Уорд, Уильям, 2-й граф Дадли

Поделись знанием:
Перейти к: навигация, поиск
Уильям Хамбл Уорд, 2-й граф Дадли
William Humble Ward, 2nd Earl of Dudley
4-й генерал-губернатор Австралии
9 сентября 1908 — 31 июля 1911
Монарх: Эдуард VII
Георг V
Предшественник: Генри Норткот
Преемник: Томас Денман
 
Рождение: 25 мая 1867(1867-05-25)
Лондон, Великобритания
Смерть: 29 июня 1932(1932-06-29) (65 лет)
Лондон, Великобритания
Отец: Уильям Уорд
Мать: Джорджина Монкрейфф
Супруга: первая: Рэйчел Гёрни
(18681920)
вторая: Герти Миллар
(18791952)
Дети: первый брак: 4 сына, 3 дочери
Партия: Консервативная
Образование: Итонский колледж
 
Награды:

Уильям Хамбл Уорд, 2-й граф Дадли (англ. William Humble Ward, 2nd Earl of Dudley; 25 мая 1867, Лондон, Великобритания — 29 июня 1932, Лондон, Великобритания) — британский государственный и политический деятель, четвёртый генерал-губернатор Австралии с 9 сентября 1908 по 31 июля 1911 года.





Биография

Молодые годы

Уильям Хамбл Уорд родился 25 мая 1867 года в Лондоне, в семье Уильяма Уорда, 1-го графа Дадли, и Джорджины, дочери сэра Томаса Монкрейффа, 7-го баронета. Он получил образование в Итоне. Псоле смерти своего отца в 1885 году, Уильям получил в наследство около 30 тысяч акров земли (120 км кв.), с месторождениями полезных ископаемых в Стаффордшире и Вустершире, двести угольных и железных рудников, несколько железных заводов, существенное состояние, а также графства. С 1886 по 1887 год он посетил Австралию как часть яхтенного круиза. Дадли стал частью общества принца Уэльского, позже короля Эдуарда VII, присутствовавшего на его свадьбе с Рейчел Герни в 1891 году. С 1895 по 1896 год он был мэром Дадли.

[ЗАДАНИЕ 1]
Ответьте по статье об Уильяме Уорде, 2-м графе Дадли:
(a) Кто стал преемником Уорда на посту генерал-губернатора Австралии?
(b) Где Уорд получил образование?
(c) В какие годы Уорд был мэром Дадли?
[ЗАДАНИЕ 2] Замените «thumbnail» на «preview image» в записях, начав со строки, где есть «Tips and Tricks», и закончив строкой с «test on Website*» включительно. Приведите только эти строки, всё остальное в них сохраните без изменений.
Текст и записи никак не связаны между собой.

[Сохранённые записи]
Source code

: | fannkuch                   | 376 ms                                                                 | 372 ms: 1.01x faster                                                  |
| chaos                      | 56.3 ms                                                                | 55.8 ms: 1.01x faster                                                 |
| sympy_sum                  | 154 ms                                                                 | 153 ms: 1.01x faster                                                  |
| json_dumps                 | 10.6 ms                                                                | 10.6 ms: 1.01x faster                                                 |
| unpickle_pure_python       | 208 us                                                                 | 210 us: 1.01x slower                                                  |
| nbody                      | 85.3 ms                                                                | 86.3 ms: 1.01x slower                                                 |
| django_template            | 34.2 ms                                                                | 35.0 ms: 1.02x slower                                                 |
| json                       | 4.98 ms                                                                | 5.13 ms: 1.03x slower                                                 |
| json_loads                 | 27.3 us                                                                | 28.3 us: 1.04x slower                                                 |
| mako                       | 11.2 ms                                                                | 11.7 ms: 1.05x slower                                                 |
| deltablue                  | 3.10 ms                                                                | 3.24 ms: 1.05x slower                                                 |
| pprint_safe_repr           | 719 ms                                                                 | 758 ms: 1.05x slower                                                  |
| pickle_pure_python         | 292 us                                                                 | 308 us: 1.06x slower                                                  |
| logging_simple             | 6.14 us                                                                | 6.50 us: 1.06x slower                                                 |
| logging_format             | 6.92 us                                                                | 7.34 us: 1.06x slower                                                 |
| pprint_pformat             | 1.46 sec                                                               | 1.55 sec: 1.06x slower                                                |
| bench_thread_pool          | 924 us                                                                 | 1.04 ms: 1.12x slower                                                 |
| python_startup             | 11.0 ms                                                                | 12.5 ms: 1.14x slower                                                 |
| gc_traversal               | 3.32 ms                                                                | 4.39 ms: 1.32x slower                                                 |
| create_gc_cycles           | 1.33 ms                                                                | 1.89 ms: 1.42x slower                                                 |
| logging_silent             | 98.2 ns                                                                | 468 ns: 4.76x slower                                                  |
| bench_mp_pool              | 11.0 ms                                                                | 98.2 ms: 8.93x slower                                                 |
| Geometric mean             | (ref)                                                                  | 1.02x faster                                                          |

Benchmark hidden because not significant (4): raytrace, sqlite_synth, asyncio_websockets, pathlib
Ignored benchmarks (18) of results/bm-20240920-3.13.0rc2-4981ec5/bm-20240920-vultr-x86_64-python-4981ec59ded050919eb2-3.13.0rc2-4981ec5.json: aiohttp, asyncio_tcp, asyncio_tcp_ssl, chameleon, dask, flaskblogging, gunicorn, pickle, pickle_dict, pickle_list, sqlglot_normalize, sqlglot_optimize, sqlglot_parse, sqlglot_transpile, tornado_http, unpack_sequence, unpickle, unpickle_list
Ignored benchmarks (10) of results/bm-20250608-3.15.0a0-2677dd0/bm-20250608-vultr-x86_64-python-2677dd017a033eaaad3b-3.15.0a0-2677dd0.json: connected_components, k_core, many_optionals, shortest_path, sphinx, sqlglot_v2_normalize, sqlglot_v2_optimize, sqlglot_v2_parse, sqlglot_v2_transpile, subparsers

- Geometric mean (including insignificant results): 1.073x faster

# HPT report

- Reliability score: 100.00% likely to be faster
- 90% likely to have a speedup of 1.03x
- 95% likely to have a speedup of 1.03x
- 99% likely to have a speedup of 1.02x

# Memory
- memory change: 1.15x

---

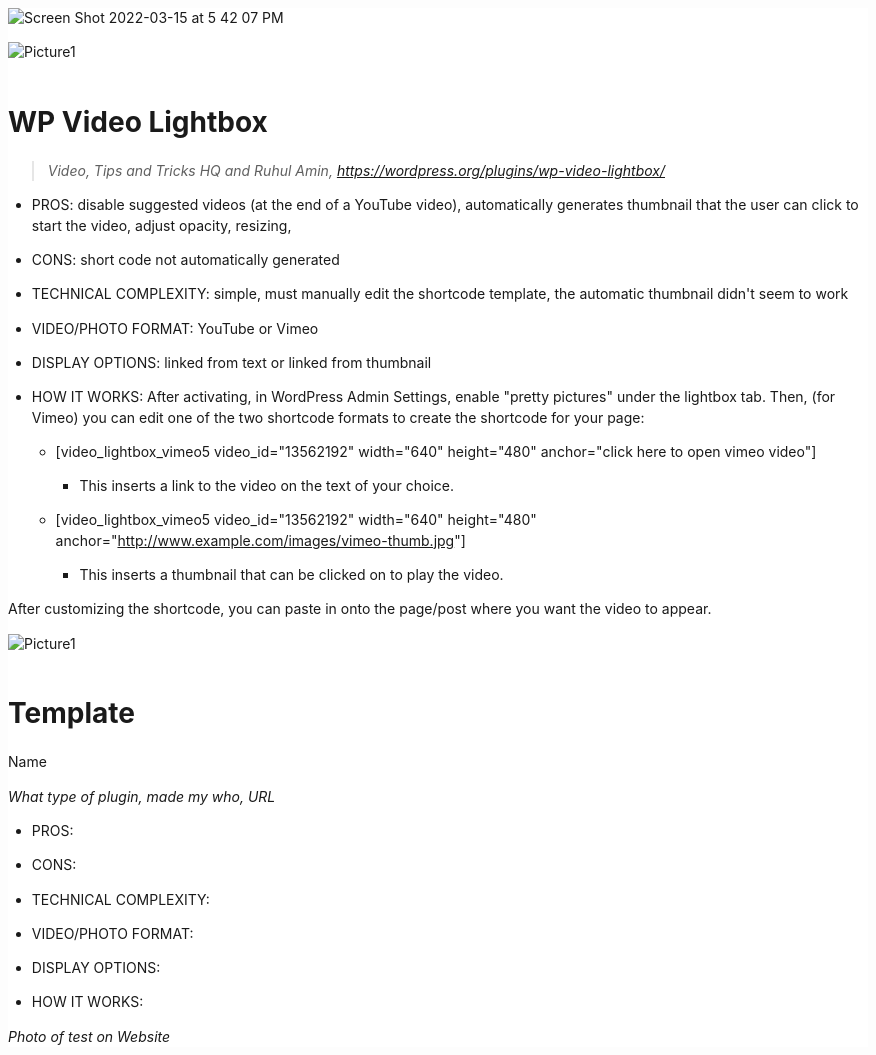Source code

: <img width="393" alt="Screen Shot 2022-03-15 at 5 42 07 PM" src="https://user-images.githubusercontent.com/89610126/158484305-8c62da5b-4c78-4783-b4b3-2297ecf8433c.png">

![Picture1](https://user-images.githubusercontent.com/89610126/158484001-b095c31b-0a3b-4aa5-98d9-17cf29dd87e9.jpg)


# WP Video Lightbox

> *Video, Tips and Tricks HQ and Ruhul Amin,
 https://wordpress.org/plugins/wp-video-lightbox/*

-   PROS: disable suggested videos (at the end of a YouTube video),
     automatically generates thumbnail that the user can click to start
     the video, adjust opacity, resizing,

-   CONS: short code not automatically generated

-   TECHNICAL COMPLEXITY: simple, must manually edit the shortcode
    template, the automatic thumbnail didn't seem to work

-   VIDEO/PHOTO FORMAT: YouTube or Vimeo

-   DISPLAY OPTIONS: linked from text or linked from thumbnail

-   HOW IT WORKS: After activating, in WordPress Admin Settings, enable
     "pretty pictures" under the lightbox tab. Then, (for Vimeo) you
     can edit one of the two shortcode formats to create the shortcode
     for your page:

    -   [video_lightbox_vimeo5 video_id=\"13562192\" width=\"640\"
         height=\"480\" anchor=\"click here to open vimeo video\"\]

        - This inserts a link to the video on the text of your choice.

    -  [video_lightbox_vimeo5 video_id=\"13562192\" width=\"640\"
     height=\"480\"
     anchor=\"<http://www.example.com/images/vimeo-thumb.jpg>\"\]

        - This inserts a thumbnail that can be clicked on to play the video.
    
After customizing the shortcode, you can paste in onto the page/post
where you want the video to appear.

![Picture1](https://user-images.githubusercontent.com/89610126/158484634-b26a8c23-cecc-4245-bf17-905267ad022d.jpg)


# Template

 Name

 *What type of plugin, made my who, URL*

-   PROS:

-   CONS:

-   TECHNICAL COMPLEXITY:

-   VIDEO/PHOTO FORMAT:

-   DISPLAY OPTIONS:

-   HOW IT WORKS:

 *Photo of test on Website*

[ОТВЕТ К ЗАДАНИЮ 1]
(a) Томас Денман.
(b) В Итоне (Итонский колледж).
(c) С 1895 по 1896 год.

[ОТВЕТ К ЗАДАНИЮ 2]
> *Video, Tips and Tricks HQ and Ruhul Amin,
 https://wordpress.org/plugins/wp-video-lightbox/*

-   PROS: disable suggested videos (at the end of a YouTube video),
     automatically generates preview image that the user can click to start
     the video, adjust opacity, resizing,

-   CONS: short code not automatically generated

-   TECHNICAL COMPLEXITY: simple, must manually edit the shortcode
    template, the automatic preview image didn't seem to work

-   VIDEO/PHOTO FORMAT: YouTube or Vimeo

-   DISPLAY OPTIONS: linked from text or linked from preview image

-   HOW IT WORKS: After activating, in WordPress Admin Settings, enable
     "pretty pictures" under the lightbox tab. Then, (for Vimeo) you
     can edit one of the two shortcode formats to create the shortcode
     for your page:

    -   [video_lightbox_vimeo5 video_id=\"13562192\" width=\"640\"
         height=\"480\" anchor=\"click here to open vimeo video\"\]

        - This inserts a link to the video on the text of your choice.

    -  [video_lightbox_vimeo5 video_id=\"13562192\" width=\"640\"
     height=\"480\"
     anchor=\"<http://www.example.com/images/vimeo-thumb.jpg>\"\]

        - This inserts a preview image that can be clicked on to play the video.
    
After customizing the shortcode, you can paste in onto the page/post
where you want the video to appear.

![Picture1](https://user-images.githubusercontent.com/89610126/158484634-b26a8c23-cecc-4245-bf17-905267ad022d.jpg)


# Template

 Name

 *What type of plugin, made my who, URL*

-   PROS:

-   CONS:

-   TECHNICAL COMPLEXITY:

-   VIDEO/PHOTO FORMAT:

-   DISPLAY OPTIONS:

-   HOW IT WORKS:

 *Photo of test on Website*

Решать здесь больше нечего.